Selbst ältere und sogar betagte Mietende sind nicht mehr vor solchen Praktiken gefeit. 
Tatsächlich sind ältere Mietende kein Hindernis mehr. In solchen Fällen wird einfach eine längere Kündigungsfrist angesetzt. Das ist aber nicht viel besser, weil die Kündigung nur aufgeschoben ist. Damit wollen Vermieter eine potenzielle Mieterstreckung der Schlichtungsstelle vorwegnehmen. Die Erstreckung wird so umgangen, und das ermöglicht dann eine optimierte Rechnung. Wenn älteren Personen zum Beispiel auf zwei Jahre hinaus gekündigt wird, vertrauen die Immobilienfirmen bei der Schlichtungsstelle darauf, dass diese die Kündigung ohne weiteren Aufschub akzeptiert. Die Betroffenen hätten ja angeblich genug Zeit gehabt, um sich eine neue Bleibe zu suchen. Diese Methode beobachten wir vor allem bei Mehrfamilienhäusern mit vielen Seniorinnen und Betagten.

Geht diese Rechnung auf?
Sie geht auf, wenn sich die Mietenden nicht vom MV vertreten lassen. Wenn sie das aber tun, verweisen unsere Rechtsberater auf neuere Bundesgerichtsurteile. Diese erklären Kündigungen als missbräuchlich, wenn kein detailliertes und konkretes Sanierungsprojekt vorhanden ist. Je länger ein Vermieter auf eine bestimmte Frist hinaus kündigt, desto grösser sind die Chancen, dass er kein genügend ausgereiftes Projekt vorlegen kann.   

Respektieren die Zürcher Behörden und Gerichte diese Vorgaben des Bundesgerichts?
Wenn die Mieter nicht vertreten sind, dann wird oft aus dem Bauch heraus entschieden. Man gewährt dann noch einen vorzeitigen Auszug, und der Fall ist erledigt.

Schon seit Jahren kritisiert der MV, dass die Schlichtungsbehörden den gesetzlichen Rahmen bei Erstreckungen gar nicht ausschöpfen. Vom Gesetz her wären Aufschübe bis zu vier Jahren möglich.
An dieser Kritik halten wir fest. Auch wenn wir in Einzelfällen von längeren Erstreckungen hören, kennen wir viele Fälle, bei denen die Schlichtungsbehörden nur extrem kurze Erstreckungen anbieten, einem Geschäftsmieter beispielsweise drei Monate. Das ist lächerlich! Das Mietgericht hat solche Pseudo-Vergleiche deutlich kritisiert: Es gehe nicht an, derart kurze Erstreckungen anzubieten.
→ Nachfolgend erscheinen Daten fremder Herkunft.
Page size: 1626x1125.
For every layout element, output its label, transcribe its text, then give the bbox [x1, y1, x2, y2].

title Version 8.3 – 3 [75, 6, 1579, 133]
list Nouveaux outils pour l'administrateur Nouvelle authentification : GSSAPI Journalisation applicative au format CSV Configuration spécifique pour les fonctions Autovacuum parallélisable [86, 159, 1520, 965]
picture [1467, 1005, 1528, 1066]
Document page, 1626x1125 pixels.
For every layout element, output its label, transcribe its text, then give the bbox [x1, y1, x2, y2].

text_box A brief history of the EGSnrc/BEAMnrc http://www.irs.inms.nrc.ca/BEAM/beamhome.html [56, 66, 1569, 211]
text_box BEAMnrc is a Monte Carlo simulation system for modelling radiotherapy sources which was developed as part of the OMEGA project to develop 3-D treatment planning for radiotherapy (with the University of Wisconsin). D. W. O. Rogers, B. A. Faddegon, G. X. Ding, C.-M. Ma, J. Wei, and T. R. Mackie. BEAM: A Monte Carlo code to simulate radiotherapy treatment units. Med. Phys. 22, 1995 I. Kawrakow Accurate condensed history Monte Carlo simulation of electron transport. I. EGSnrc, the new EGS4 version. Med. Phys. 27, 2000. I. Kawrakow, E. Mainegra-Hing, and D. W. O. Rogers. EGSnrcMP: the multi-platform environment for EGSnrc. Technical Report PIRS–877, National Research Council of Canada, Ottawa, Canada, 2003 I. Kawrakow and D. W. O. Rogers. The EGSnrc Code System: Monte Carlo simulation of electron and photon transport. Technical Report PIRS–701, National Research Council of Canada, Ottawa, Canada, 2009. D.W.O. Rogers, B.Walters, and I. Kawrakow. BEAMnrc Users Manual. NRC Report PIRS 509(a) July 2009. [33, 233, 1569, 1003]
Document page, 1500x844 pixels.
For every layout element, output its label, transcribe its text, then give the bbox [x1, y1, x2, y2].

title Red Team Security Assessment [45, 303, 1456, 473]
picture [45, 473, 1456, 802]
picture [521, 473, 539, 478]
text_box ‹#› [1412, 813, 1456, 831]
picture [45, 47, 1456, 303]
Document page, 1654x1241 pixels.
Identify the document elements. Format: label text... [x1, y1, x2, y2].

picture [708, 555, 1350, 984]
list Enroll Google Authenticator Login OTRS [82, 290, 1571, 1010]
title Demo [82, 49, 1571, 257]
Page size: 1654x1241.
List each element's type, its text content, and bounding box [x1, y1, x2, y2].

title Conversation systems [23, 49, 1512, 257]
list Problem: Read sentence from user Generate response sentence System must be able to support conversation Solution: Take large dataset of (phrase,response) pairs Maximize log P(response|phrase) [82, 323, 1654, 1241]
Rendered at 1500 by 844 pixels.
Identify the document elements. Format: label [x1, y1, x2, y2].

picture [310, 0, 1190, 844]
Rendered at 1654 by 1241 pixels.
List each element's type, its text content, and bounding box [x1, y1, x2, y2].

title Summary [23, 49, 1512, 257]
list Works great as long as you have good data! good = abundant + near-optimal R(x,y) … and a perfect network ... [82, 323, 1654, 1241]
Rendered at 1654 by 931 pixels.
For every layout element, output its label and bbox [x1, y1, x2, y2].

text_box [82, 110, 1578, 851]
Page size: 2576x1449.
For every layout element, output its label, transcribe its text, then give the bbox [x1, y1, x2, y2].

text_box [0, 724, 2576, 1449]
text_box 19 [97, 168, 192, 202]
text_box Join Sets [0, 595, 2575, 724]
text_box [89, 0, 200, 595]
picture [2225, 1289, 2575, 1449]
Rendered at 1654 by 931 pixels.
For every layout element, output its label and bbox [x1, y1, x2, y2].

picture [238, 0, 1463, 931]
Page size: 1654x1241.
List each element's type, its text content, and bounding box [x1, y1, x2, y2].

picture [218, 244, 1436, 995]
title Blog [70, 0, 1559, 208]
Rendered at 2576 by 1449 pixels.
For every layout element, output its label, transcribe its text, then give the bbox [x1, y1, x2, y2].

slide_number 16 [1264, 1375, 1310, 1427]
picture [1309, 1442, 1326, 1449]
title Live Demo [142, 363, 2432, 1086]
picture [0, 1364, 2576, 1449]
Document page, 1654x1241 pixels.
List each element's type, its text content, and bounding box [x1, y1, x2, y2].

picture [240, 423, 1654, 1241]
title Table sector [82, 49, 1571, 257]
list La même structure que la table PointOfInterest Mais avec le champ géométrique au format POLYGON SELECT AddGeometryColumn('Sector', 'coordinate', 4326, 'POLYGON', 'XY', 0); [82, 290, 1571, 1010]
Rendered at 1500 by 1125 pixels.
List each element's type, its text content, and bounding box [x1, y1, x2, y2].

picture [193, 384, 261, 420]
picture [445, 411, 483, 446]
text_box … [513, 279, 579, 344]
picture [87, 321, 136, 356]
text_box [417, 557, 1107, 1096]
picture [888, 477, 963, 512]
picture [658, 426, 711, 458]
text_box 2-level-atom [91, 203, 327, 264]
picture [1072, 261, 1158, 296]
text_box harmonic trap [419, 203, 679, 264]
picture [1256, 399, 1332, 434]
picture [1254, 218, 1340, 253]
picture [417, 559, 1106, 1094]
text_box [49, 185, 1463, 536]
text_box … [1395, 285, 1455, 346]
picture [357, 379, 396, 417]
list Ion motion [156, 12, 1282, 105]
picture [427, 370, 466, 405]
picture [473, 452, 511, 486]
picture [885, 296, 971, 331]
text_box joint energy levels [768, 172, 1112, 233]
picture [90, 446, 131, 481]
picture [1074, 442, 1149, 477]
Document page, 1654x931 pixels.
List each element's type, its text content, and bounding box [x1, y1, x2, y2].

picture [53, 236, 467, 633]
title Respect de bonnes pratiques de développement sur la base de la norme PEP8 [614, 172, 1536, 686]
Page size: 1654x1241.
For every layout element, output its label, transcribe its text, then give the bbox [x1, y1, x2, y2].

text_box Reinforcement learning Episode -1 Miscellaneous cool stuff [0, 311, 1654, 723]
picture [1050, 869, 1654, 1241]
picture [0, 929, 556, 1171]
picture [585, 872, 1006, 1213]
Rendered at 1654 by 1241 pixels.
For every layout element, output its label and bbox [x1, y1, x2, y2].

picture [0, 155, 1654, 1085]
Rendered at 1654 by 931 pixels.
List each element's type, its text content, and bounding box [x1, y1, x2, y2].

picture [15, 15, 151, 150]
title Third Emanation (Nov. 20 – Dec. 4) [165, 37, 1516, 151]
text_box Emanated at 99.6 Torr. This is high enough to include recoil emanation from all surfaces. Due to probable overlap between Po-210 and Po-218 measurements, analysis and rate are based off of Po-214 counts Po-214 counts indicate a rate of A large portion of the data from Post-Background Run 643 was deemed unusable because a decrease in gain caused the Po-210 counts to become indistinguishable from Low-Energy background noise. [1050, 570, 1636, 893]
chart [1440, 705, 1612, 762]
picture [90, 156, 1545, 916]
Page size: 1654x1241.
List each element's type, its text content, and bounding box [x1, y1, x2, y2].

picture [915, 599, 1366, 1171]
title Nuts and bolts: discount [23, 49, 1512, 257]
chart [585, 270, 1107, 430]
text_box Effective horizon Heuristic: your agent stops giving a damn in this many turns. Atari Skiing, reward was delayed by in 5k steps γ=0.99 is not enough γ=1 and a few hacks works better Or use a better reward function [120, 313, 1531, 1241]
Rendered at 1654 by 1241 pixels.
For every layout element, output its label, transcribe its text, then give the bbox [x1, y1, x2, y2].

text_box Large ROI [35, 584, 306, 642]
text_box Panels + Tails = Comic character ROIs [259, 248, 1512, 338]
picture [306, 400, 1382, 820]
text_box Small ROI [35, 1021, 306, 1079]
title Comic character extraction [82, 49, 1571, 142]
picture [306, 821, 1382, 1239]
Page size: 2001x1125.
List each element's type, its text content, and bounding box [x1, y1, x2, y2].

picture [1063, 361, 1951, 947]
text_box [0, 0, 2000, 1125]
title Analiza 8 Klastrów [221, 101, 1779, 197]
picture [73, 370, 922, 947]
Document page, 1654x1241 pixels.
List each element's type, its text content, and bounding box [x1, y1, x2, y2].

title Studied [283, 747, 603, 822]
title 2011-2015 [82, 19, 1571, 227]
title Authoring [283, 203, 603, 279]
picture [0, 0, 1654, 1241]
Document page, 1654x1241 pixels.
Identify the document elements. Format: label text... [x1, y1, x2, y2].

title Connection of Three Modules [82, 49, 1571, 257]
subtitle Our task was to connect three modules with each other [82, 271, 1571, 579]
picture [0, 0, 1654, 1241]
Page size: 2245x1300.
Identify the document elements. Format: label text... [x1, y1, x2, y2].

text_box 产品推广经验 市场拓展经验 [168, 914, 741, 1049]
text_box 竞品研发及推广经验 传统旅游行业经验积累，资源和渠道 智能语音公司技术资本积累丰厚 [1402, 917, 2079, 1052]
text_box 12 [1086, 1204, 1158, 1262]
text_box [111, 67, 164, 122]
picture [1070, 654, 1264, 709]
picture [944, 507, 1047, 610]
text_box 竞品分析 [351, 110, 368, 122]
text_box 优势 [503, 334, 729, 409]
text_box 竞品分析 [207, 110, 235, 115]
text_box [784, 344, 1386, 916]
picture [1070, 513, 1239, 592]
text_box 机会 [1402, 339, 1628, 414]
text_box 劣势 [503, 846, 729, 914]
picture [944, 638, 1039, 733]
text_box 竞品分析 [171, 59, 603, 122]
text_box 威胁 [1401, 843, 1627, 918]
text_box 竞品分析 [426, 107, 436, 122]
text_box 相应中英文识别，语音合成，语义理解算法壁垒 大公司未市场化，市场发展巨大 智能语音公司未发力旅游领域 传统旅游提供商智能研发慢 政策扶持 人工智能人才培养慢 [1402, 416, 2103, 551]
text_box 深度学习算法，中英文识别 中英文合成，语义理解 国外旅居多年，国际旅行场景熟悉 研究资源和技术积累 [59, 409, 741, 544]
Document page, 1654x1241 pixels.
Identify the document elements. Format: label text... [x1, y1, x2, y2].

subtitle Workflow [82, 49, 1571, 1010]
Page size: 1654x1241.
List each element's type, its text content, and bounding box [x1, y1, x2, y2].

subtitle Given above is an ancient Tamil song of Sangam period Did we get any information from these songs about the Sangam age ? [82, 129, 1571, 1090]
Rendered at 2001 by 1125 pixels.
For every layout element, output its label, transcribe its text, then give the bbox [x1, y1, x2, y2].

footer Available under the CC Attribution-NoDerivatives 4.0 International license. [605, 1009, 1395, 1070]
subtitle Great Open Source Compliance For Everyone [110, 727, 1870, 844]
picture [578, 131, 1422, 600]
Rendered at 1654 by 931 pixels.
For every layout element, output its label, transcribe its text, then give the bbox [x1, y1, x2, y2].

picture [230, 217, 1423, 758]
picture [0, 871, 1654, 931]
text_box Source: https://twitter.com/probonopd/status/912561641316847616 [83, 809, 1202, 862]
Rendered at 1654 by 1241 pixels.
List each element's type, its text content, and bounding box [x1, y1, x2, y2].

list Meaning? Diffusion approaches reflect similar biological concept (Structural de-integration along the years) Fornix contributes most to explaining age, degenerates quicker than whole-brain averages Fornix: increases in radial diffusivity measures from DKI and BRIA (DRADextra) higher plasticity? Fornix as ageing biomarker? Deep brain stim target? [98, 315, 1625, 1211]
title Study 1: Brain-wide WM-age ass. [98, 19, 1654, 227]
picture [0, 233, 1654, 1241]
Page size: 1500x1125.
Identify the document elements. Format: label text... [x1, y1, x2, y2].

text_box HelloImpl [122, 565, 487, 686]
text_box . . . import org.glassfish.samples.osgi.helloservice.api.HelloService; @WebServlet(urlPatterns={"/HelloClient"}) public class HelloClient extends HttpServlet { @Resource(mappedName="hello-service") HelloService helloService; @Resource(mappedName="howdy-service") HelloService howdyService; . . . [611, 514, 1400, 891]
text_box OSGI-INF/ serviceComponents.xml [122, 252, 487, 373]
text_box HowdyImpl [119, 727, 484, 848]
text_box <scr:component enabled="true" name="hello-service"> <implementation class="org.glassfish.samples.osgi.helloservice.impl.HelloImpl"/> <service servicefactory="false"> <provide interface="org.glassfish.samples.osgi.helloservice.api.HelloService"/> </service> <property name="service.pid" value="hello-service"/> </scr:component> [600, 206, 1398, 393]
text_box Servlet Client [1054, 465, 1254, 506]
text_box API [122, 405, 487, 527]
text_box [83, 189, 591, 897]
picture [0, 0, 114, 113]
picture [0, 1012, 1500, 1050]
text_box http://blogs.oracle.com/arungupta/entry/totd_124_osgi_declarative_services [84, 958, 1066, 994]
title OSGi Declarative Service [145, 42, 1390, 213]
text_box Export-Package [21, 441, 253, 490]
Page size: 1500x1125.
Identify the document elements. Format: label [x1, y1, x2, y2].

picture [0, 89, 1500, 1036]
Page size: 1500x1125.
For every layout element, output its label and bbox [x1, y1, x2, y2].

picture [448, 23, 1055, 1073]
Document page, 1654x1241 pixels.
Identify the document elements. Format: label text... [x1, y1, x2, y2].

Generell bleiben die gewährten Aufschübe immer noch weit unter den Möglichkeiten, die das Obligationenrecht vorsieht.

Immobilienfirmen müssen doch bei der Leerkündigung wissen, wie die Erstreckungen aussehen. Je nach dem haut es ihnen die Rechnung durcheinander.
Ja, es ist logisch, dass es aus Sicht der Immobilienfirmen weniger planbar erscheint. Und trotzdem bin ich klar der Ansicht, dass die Firmen mit langen Erstreckungen rechnen müssen. Wenn sie diese Unplanbarkeit umgehen wollen, dann sollen sie im bewohnten Zustand sanieren. Wichtig ist deshalb die Praxis der Schlichtungsbehörden. Diese hat Signalwirkung. Wenn die Immobilienfirmen mit langen Erstreckungen rechnen, dann sind sie im Einzelfall zu kreativen Lösungen bereit. Es gibt da viele Möglichkeiten, wie die etappenweise Sanierung, Wohnungstausch, Rückkehrrecht etc...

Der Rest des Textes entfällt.